Give back every line of text in the rows below, character for character, and leave out the pictures.
==== Exercise input
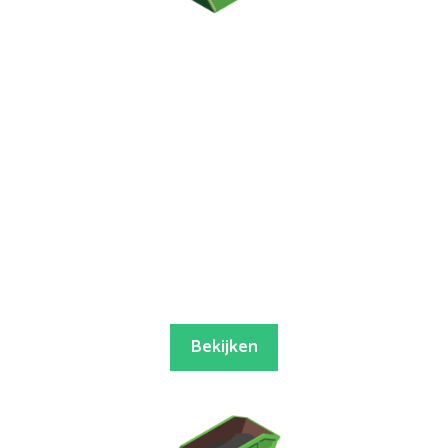
Bekijken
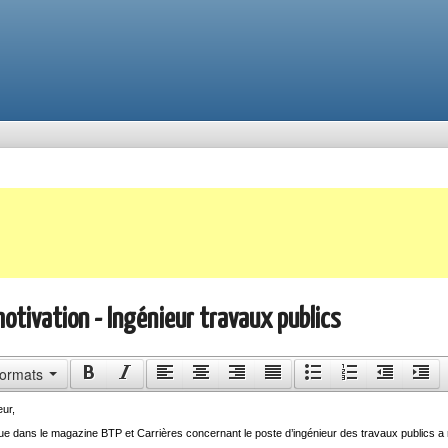
motivation - Ingénieur travaux publics
ormats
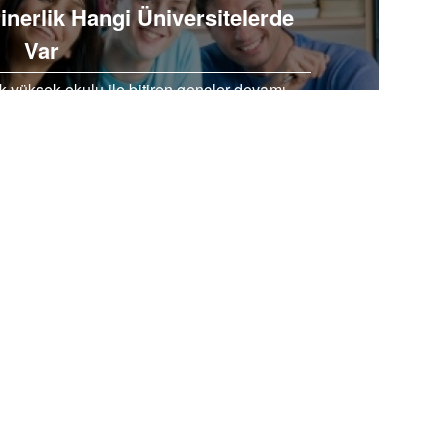
inerlik Hangi Üniversitelerde
Var
 yüksek okulu ile bitiren gençler devamı
aştırmaya girerler. Kimileri DGS sınavında
şarıelde edip…
EBOOK’TA PAYLAŞ
TWİTTER’DA PAYLAŞ
telerde Var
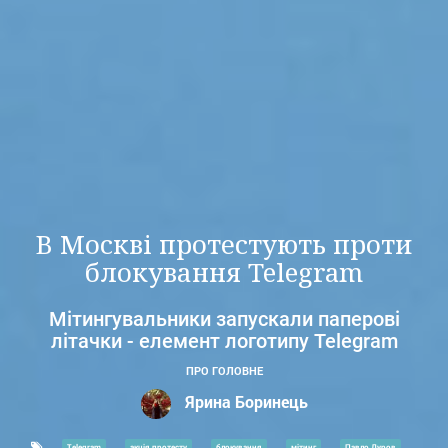
В Москві протестують проти
блокування Telegram
Мітингувальники запускали паперові
літачки - елемент логотипу Telegram
ПРО ГОЛОВНЕ
Ярина Боринець
Telegram
акція протесту
блокування
мітинг
Павло Дуров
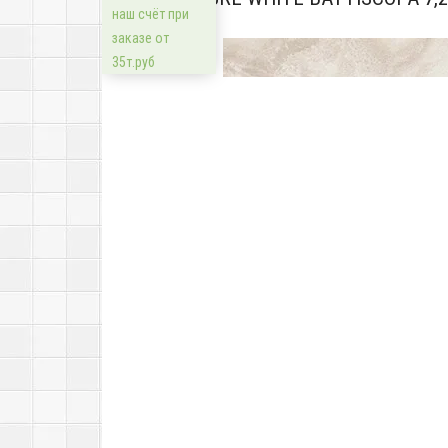
наш счёт при
заказе от
35т.руб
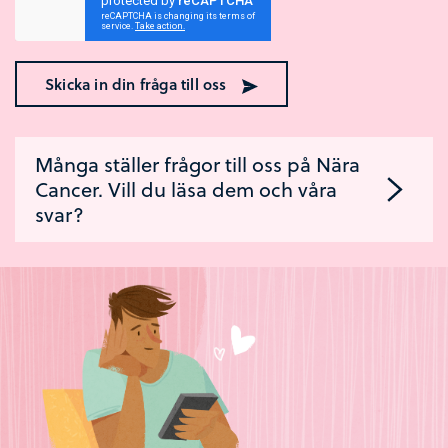
Skicka in din fråga till oss
Många ställer frågor till oss på Nära
Cancer. Vill du läsa dem och våra
svar?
========
§ Task solution
Bekijken
motivation - Ingénieur travaux publics
ormats
inerlik Hangi Üniversitelerde
Var
 yüksek okulu ile bitiren gençler devamı
aştırmaya girerler. Kimileri DGS sınavında
şarıelde edip…
EBOOK’TA PAYLAŞ
TWİTTER’DA PAYLAŞ
telerde Var
В Москві протестують проти
блокування Telegram
Мітингувальники запускали паперові
літачки - елемент логотипу Telegram
ПРО ГОЛОВНЕ
Ярина Боринець
Telegram
акція протесту
блокування
мітинг
Павло Дуров
наш счёт при
заказе от
35т.руб
Skicka in din fråga till oss
Många ställer frågor till oss på Nära
Cancer. Vill du läsa dem och våra
svar?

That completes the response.